Lucy was getting increasingly restless.

'Before you get into that,' I said, 'could you give us as much of her background as possible?'

'Absolutely. And by the way, I have dates and times for her appointments, if you need all that. I'd been seeing her on and off for three years.'

'Off and on?' Marino asked as he sat forward in the deep seat and starting sliding back into its deep cushions again.

'Claire was paying her own way through school. She worked as a waitress at the Blockade Runner at Wrightsville Beach. She'd do nothing but work and save, then pay for a term, then drop out again to earn more money. I didn't see her when she wasn't in school, and this is where a lot of her difficulties began, it's my belief.'

'I'm going to let you guys handle this,' Lucy said abruptly. 'I want to make sure someone's staying with the helicopter.'

Lucy went out and shut the door behind her, and I felt a wave of fear. I didn't know that Lucy wouldn't hit the streets alone to look for Carrie. Marino briefly met my eyes, and I could tell he was thinking the same thing. Our agent escort, Ginny, was stiff on the love seat, appropriately unobtrusive, offering nothing but her attention.

'About a year ago,' Dr Booth went on, 'Claire met Kenneth Sparkes, and I know I'm not telling you something you're not already aware of. She was a competitive surfer and he had a beach house in Wrightsville. The long and short of it is they got involved in a brief, extremely intense affair, which he cut off.'

'This was while she was enrolled in school,' I said.

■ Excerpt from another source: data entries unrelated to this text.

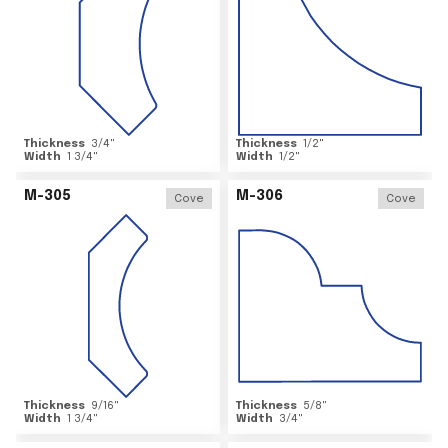
Thickness
3/4
"
Thickness
1/2
"
Width
1 3/4
"
Width
1/2
"
M-305
M-306
Cove
Cove
Thickness
9/16
"
Thickness
5/8
"
Width
1 3/4
"
Width
3/4
"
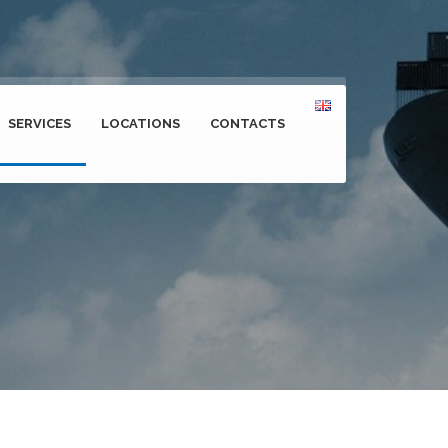
SERVICES
LOCATIONS
CONTACTS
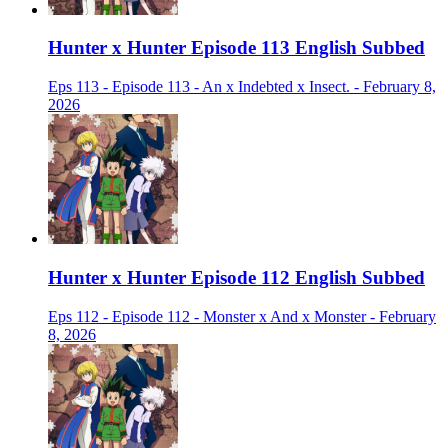
Hunter x Hunter Episode 113 English Subbed
Eps 113 - Episode 113 - An x Indebted x Insect. - February 8,
2026
Hunter x Hunter Episode 112 English Subbed
Eps 112 - Episode 112 - Monster x And x Monster - February
8, 2026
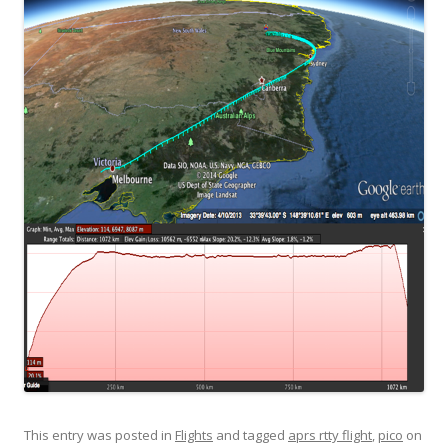
This entry was posted in
Flights
and tagged
aprs rtty flight
,
pico
on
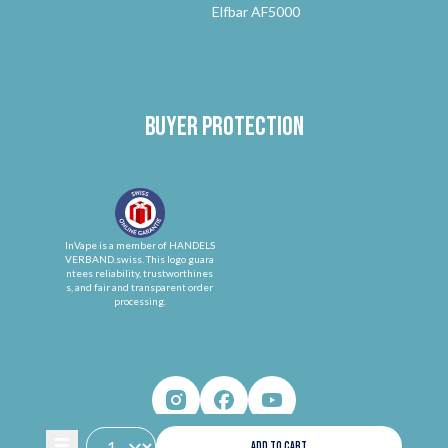
Elfbar AF5000
Buyer protection
InVape is a member of HANDELS
VERBAND.swiss. This logo guara
ntees reliability, trustworthines
s, and fair and transparent order
processing.
ADD TO CART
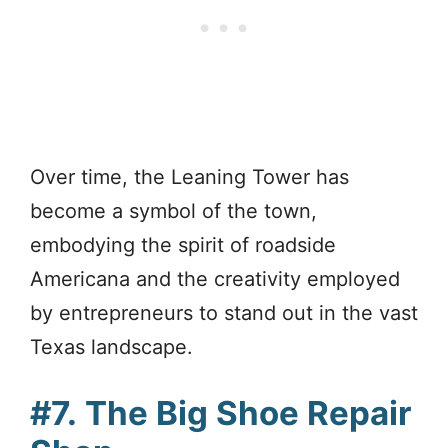
Over time, the Leaning Tower has
become a symbol of the town,
embodying the spirit of roadside
Americana and the creativity employed
by entrepreneurs to stand out in the vast
Texas landscape.
#7.
The Big Shoe Repair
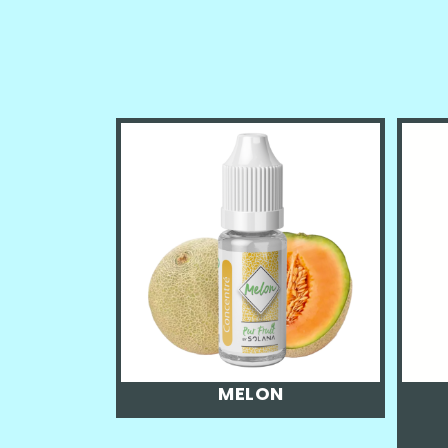
MELON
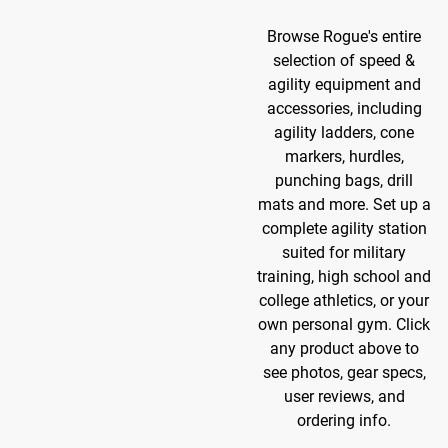
Browse Rogue's entire
selection of speed &
agility equipment and
accessories, including
agility ladders, cone
markers, hurdles,
punching bags, drill
mats and more. Set up a
complete agility station
suited for military
training, high school and
college athletics, or your
own personal gym. Click
any product above to
see photos, gear specs,
user reviews, and
ordering info.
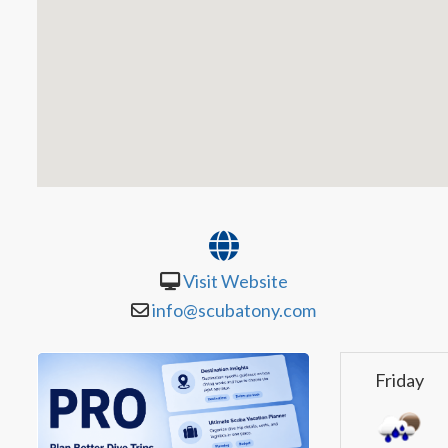
Visit Website
info@scubatony.com
Friday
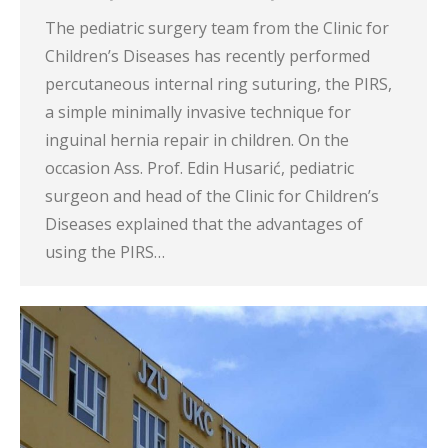
The pediatric surgery team from the Clinic for
Children’s Diseases has recently performed
percutaneous internal ring suturing, the PIRS,
a simple minimally invasive technique for
inguinal hernia repair in children. On the
occasion Ass. Prof. Edin Husarić, pediatric
surgeon and head of the Clinic for Children’s
Diseases explained that the advantages of
using the PIRS…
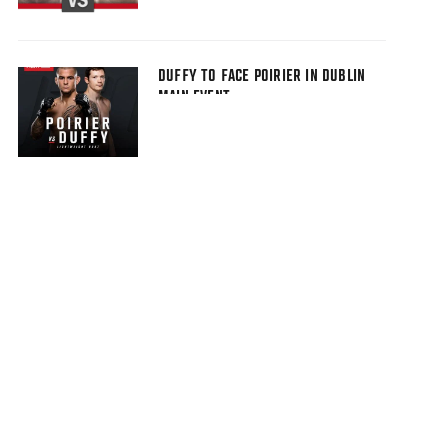
DUFFY TO FACE POIRIER IN DUBLIN
MAIN EVENT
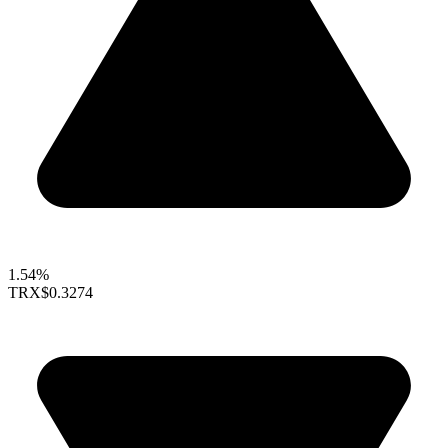
1.54%
TRX
$0.3274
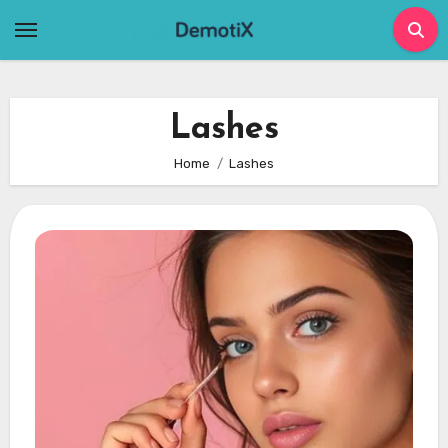
Skip
to
content
Lashes
Home
Lashes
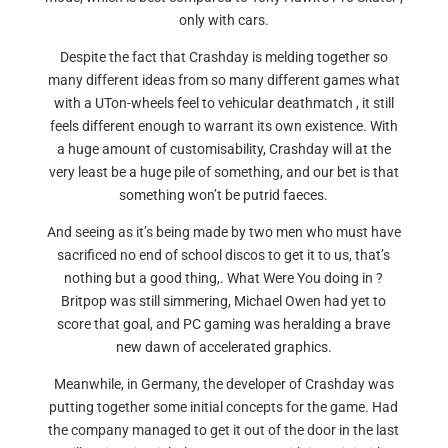
only with cars.
Despite the fact that Crashday is melding together so
many different ideas from so many different games what
with a UTon-wheels feel to vehicular deathmatch , it still
feels different enough to warrant its own existence. With
a huge amount of customisability, Crashday will at the
very least be a huge pile of something, and our bet is that
something won’t be putrid faeces.
And seeing as it’s being made by two men who must have
sacrificed no end of school discos to get it to us, that’s
nothing but a good thing,. What Were You doing in ?
Britpop was still simmering, Michael Owen had yet to
score that goal, and PC gaming was heralding a brave
new dawn of accelerated graphics.
Meanwhile, in Germany, the developer of Crashday was
putting together some initial concepts for the game. Had
the company managed to get it out of the door in the last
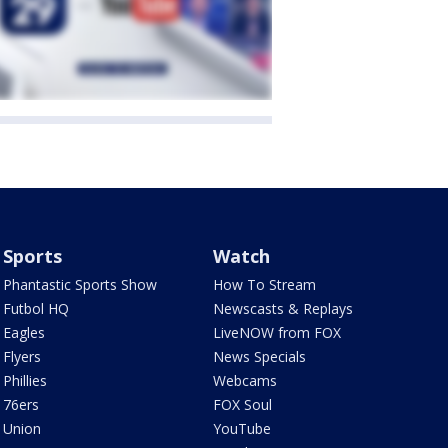
Sports
Watch
Phantastic Sports Show
How To Stream
Futbol HQ
Newscasts & Replays
Eagles
LiveNOW from FOX
Flyers
News Specials
Phillies
Webcams
76ers
FOX Soul
Union
YouTube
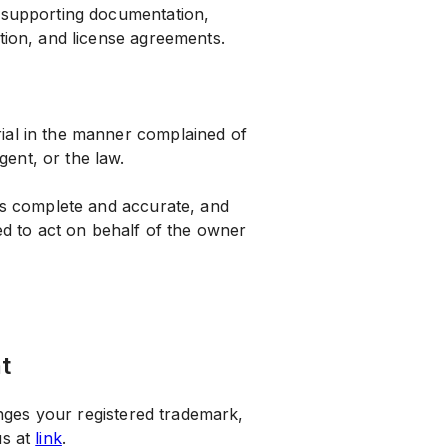
y supporting documentation,
ation, and license agreements.
erial in the manner complained of
gent, or the law.
n is complete and accurate, and
d to act on behalf of the owner
t
ringes your registered trademark,
us at
link
.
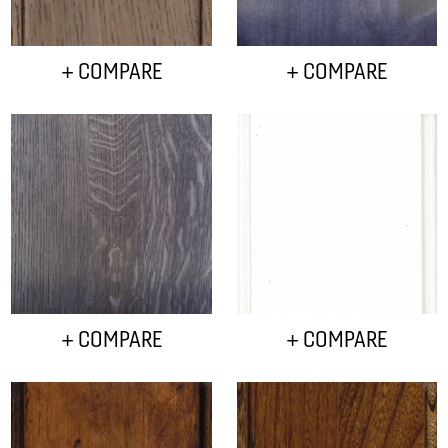
+ COMPARE
+ COMPARE
+ COMPARE
+ COMPARE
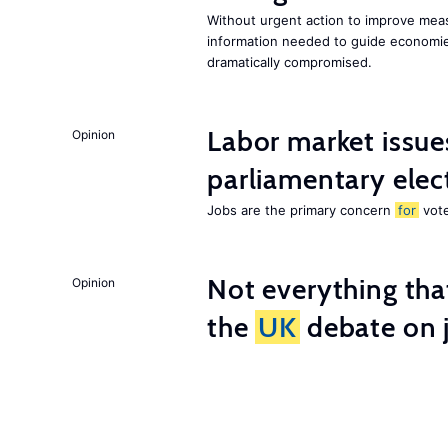
Without urgent action to improve me
information needed to guide economies
dramatically compromised.
Labor market issues
Opinion
parliamentary elec
Jobs are the primary concern
for
vote
Not everything tha
Opinion
the
UK
debate on j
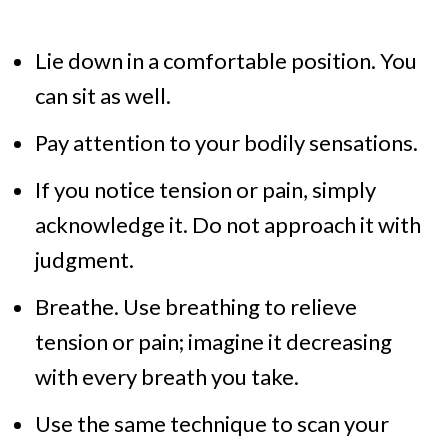
Lie down in a comfortable position. You
can sit as well.
Pay attention to your bodily sensations.
If you notice tension or pain, simply
acknowledge it. Do not approach it with
judgment.
Breathe. Use breathing to relieve
tension or pain; imagine it decreasing
with every breath you take.
Use the same technique to scan your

'Yes. Second term. They broke up in the summer, and she didn't return to the university until the following winter. She didn't come in to see me until that February when her English professor noticed that she was constantly falling asleep in class and smelled of alcohol. Concerned, he went to the dean, and she was put on probation, with the stipulation that she had to come back to see me. This was all related to Sparkes, I'm afraid. Claire was adopted, the situation a very unhappy one. She left home when she was sixteen, came to Wrightsville, and did any kind of work she could to survive.'

'Where are her parents now?' Marino asked.